Sextortion is a form of blackmail in which images of the victim nude or engaged in sexual acts are used as leverage by the offender. Typically, the offender will threaten the victim with public exposure of the images. Some offenders go so far as identifying and naming friends, family and coworkers of the victim as targets to whom they will disclose the images, maximising the potential reputational damage from disclosure. Recent work has recognised a range of behaviour to be captured under the definition of sextortion. O’Malley and Holt (2020) derive four distinct categories of sextortion offender from a survey of media and court documents related to sextortion cases: those focused on minors, cybercriminals who obtain blackmail material via computer intrusion, offenders who are former or current intimate partners, and transnational criminals who lure victims into sexual encounters online before then blackmailing them with recordings of these encounters. To these categories we may already add a fifth: sextortion spammers, who have no genuine source of blackmail material at all, but make unevidenced threats via bulk email, and collect ransom via cryptocurrency transactions. Sextortion as a whole is clearly an evolving and rapidly-growing form of cybercriminality which, due to its nature, poses significant investigative hurdles for law enforcement and researchers.

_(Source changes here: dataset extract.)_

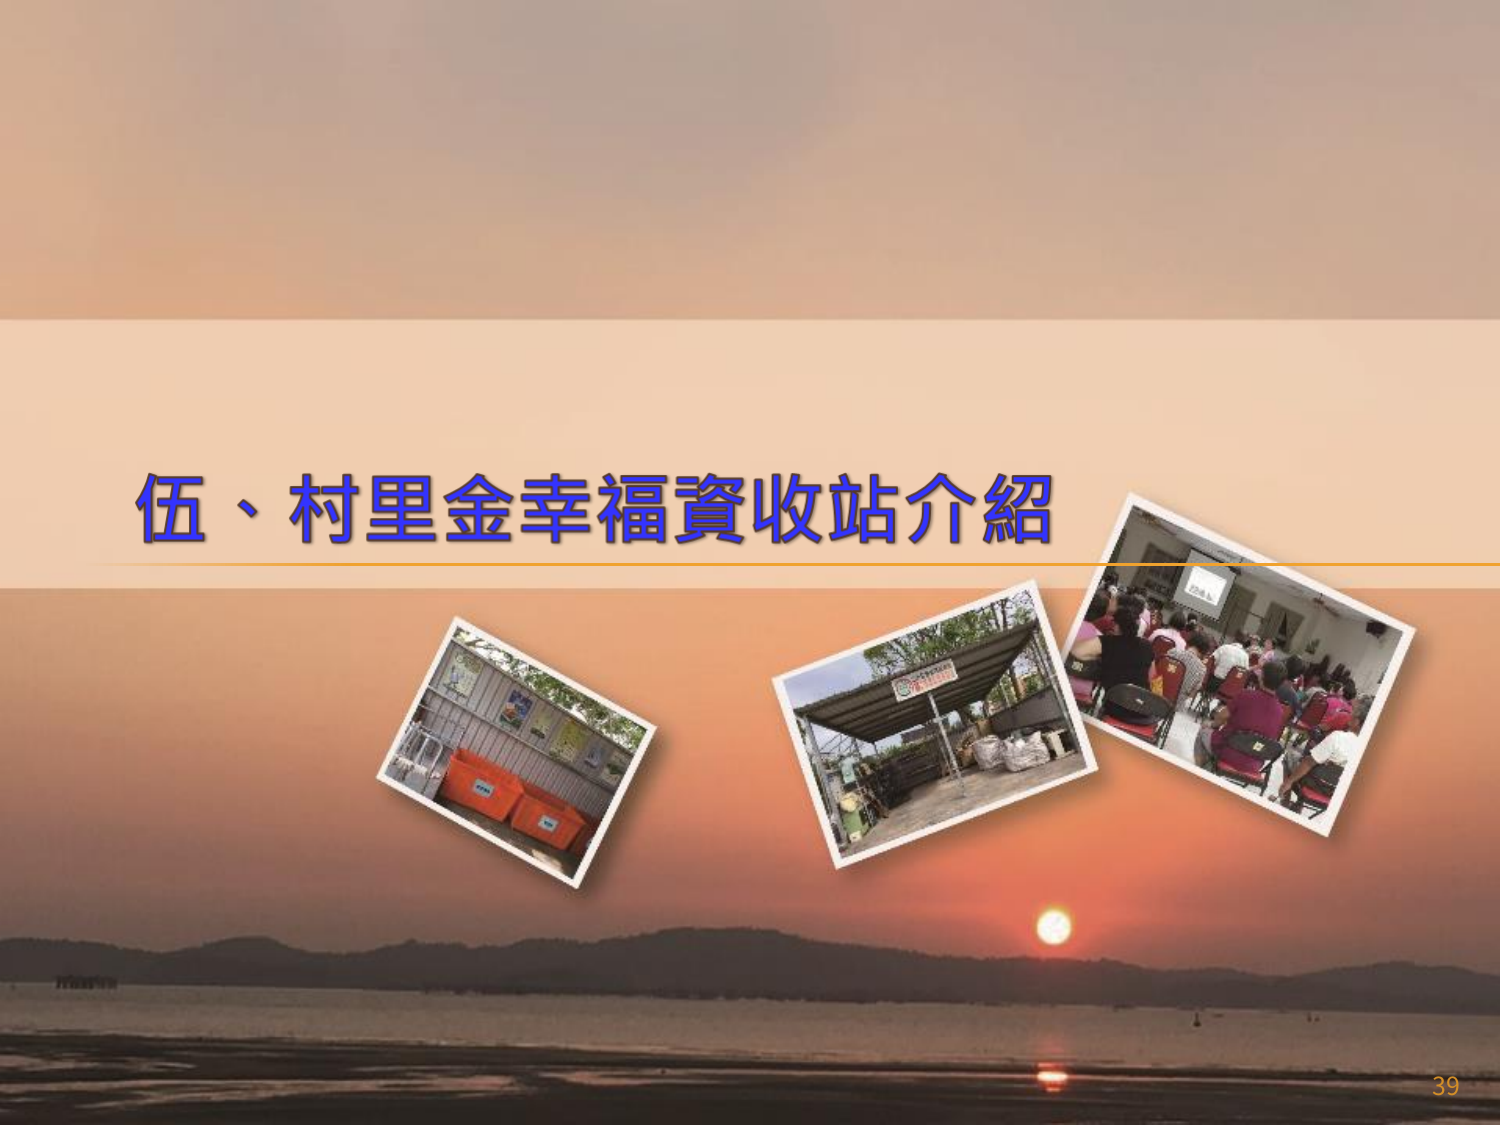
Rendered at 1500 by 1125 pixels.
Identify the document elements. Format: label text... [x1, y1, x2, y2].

Our project responds to this need by collecting together two major and previously unexamined sources of data on sextortion offending. A dataset already available to our research team consists of over 20,000 anonymised reports recorded internationally over the past decade, and this resource will be augmented by project partners’ contribution of an estimated 1,000 crime reports from the Avon & Somerset area.
The aims of our analysis will be: (1) to fill foundational empirical gaps in current knowledge about sextortion dynamics, including the various methodologies employed in different variants of the crime, the financial losses experienced and the typical characteristics of victims; (2) to identify the major online locations for sextortion offending, both historically and emerging over the past
18 months, which should be targeted for future interventions; (3) to identify disruption opportunities from our analysis of the various sextortion methodologies exposed within our data, and especially areas where automated tools or targeted police action could have an especially protective impact.